Valor Economico reports Jose Carlos Martins, executive in charge of Brazilian giant Vale’s ferrous operations, expects the company’s Valemax ships to start docking in China in 2013.
Brazil-based Vale (NYSE:VALE) has so far received 18 of the 35 it has ordered from Korean and Chinese shipbuilders, but they have been drifting aimlessly since May last year because China, by far Vale’s biggest customer, granted one vessel port entry but subsequently banned anything over 300,000 tonnes.
The dry bulk carriers are 362-metre-long and 65 metre wide vessels that can carry 400,000 dead-weight tonnes of iron ore and cost more than $100 million a shot.
Currently 80% of the world’s iron ore is borne by so-called Capesize vessels which can only carry a third of the cargo of a Valemax.
Martins also indicated that Vale may open a distribution center in China – responsible for consuming almost 60% of the seaborne iron ore trade – next year.
The Rio de Janeiro-based company were force to use transit centres in Africa to bring ore to its customers in China because of the ban.

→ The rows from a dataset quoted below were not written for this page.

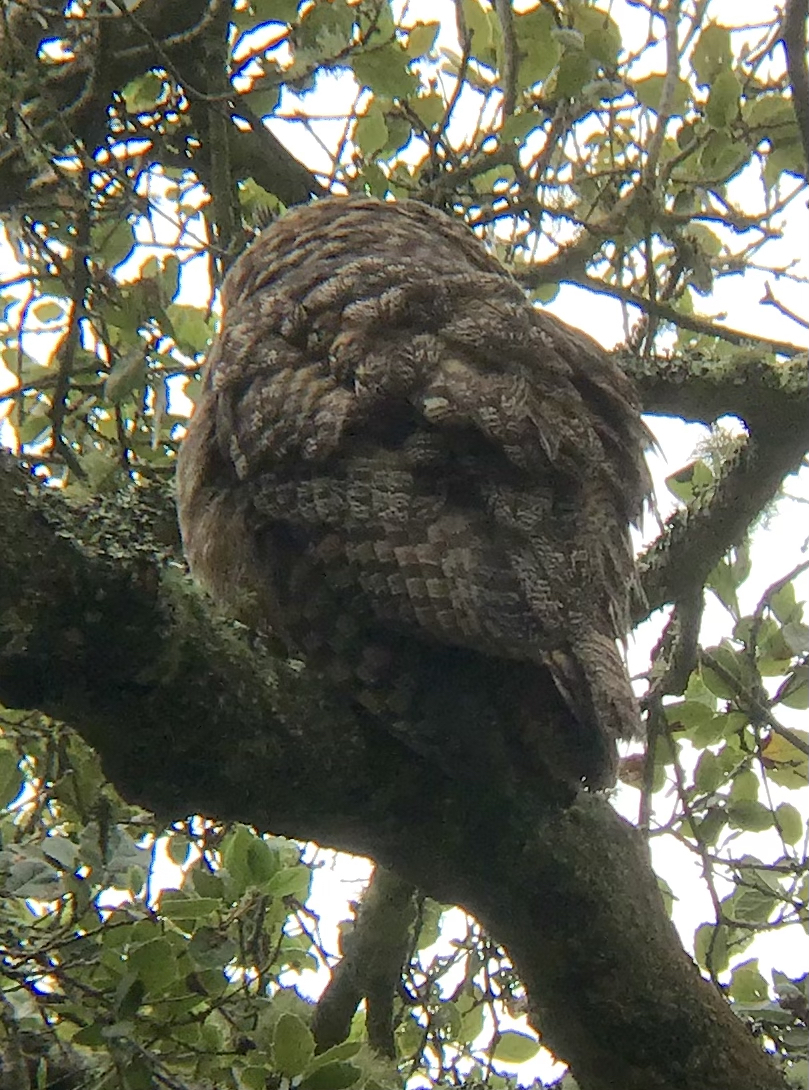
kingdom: Animalia
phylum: Chordata
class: Aves
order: Strigiformes
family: Strigidae
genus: Bubo
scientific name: Bubo virginianus
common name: Great horned owl
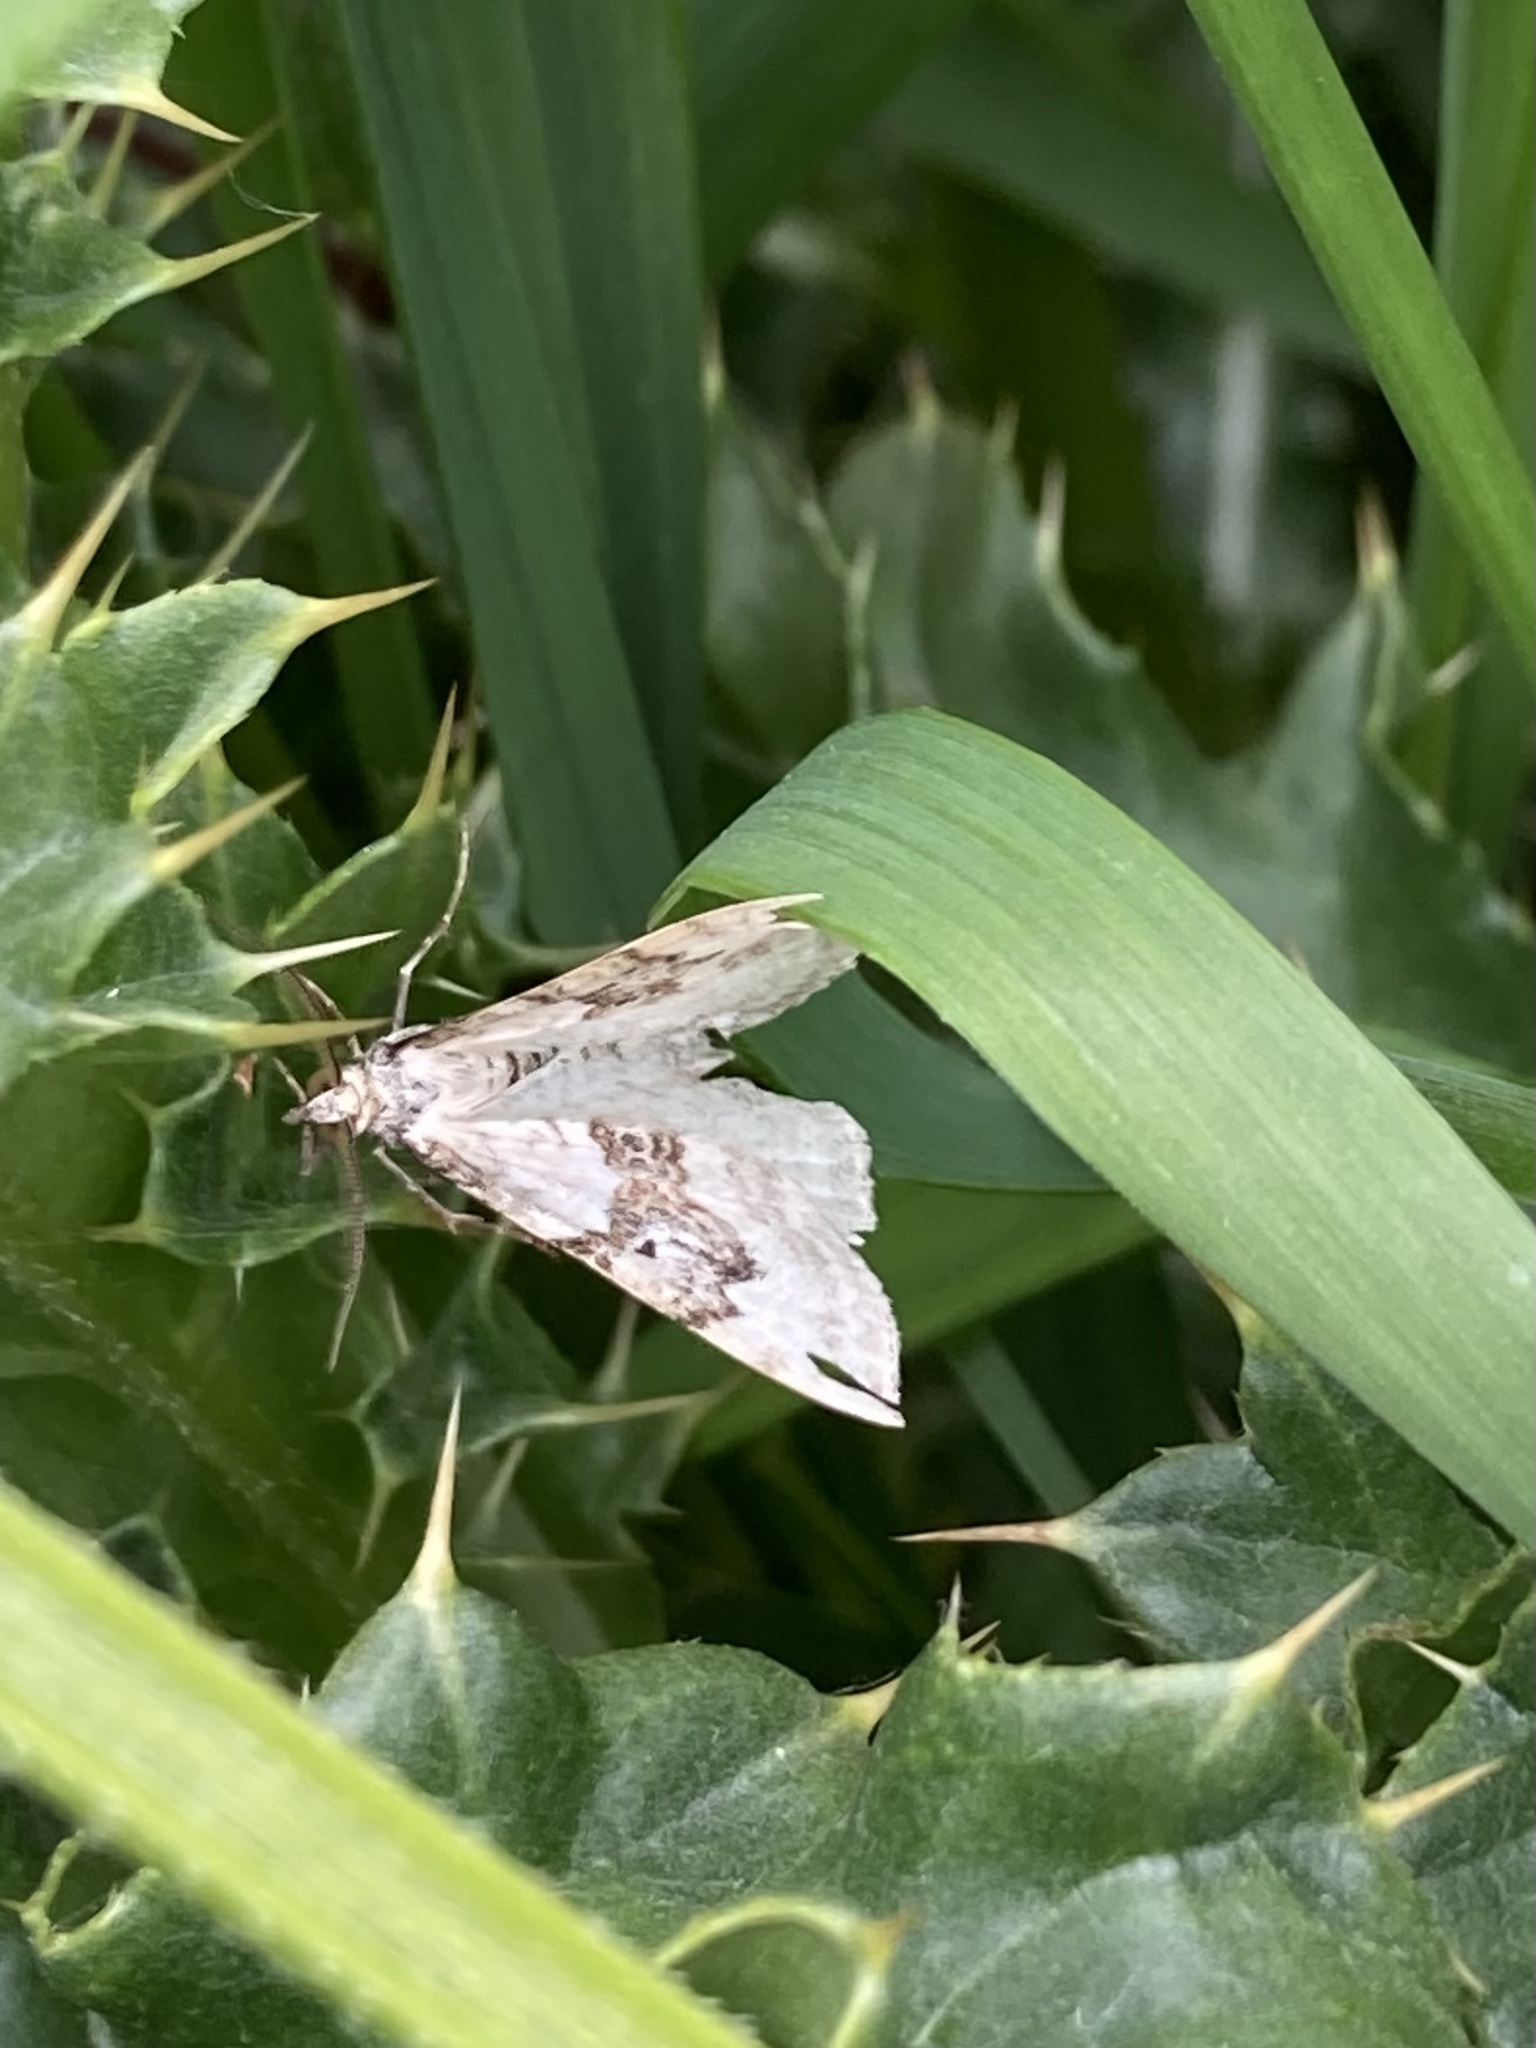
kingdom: Animalia
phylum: Arthropoda
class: Insecta
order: Lepidoptera
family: Geometridae
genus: Xanthorhoe
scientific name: Xanthorhoe montanata
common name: Silver-ground carpet
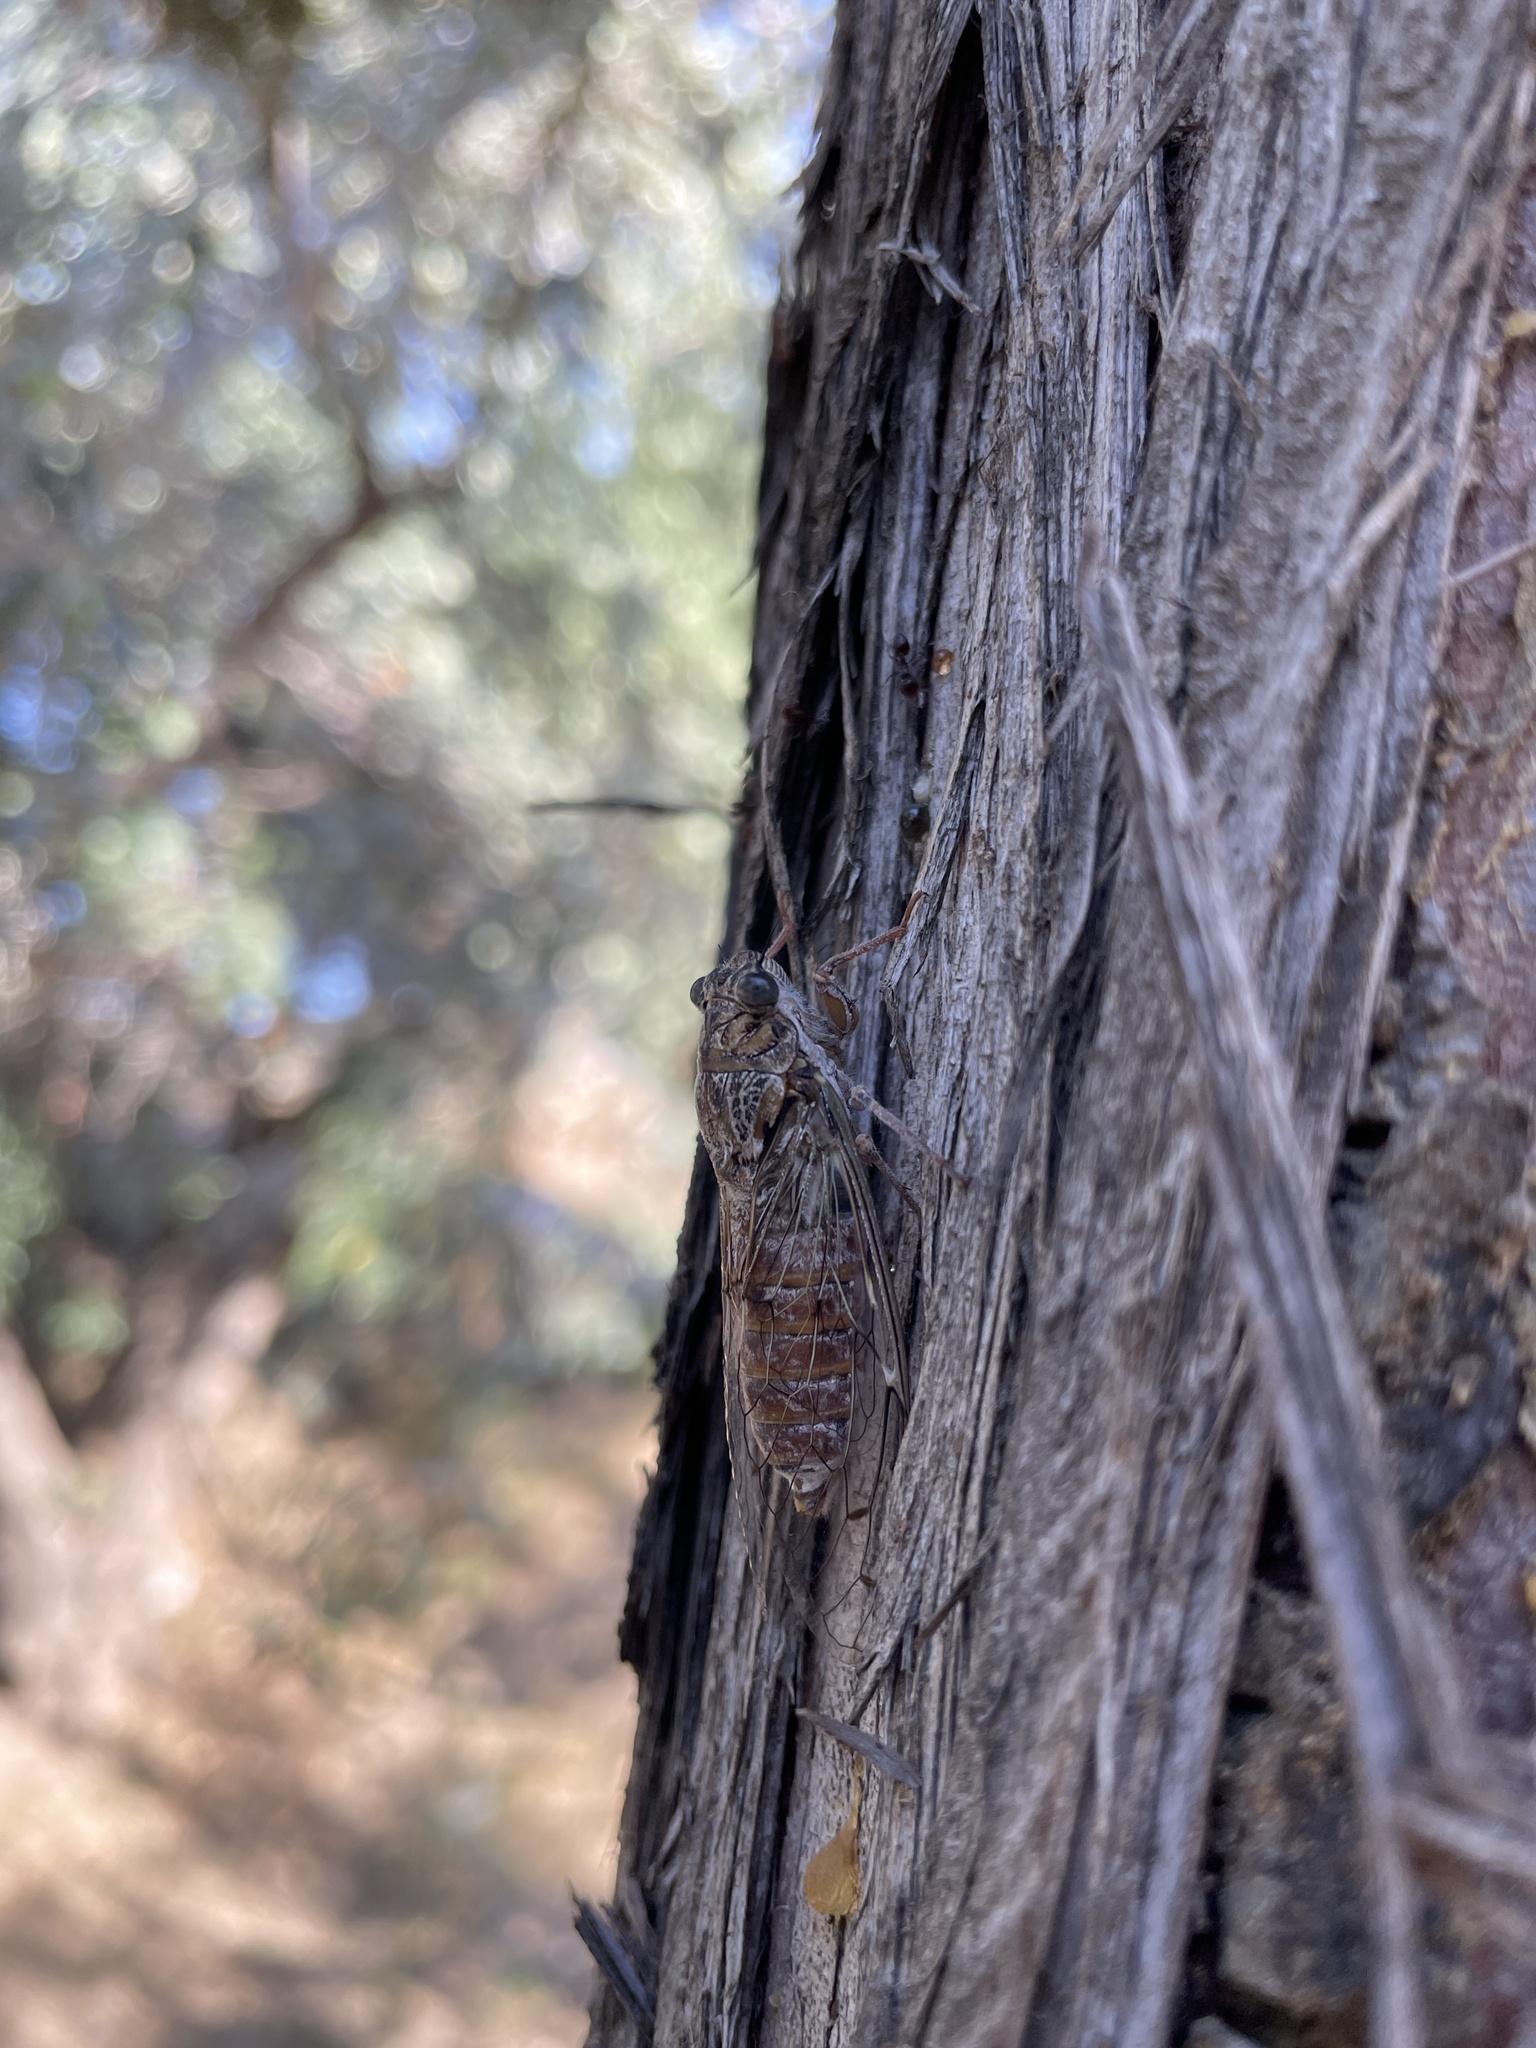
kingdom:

In December 2011, one of the ships – rather unfortunately called the Vale Beijing – ruptured its hull and temporarily blocked a port from where Vale ships more than 130 million tonnes per annum.
Chinese shipowners have been saying the carriers will worsen overcapacity and depress freight rates, while steelmakers are also against the leviathan-size ships, which are described as “each almost as large as the Bank of America tower in New York,” because they will give Vale even more control over pricing and delivery.
Vale, BHP Billiton and Rio Tinto completely dominate the 1 billion tonne seaborne iron ore trade – Vale alone controls a quarter of world supply.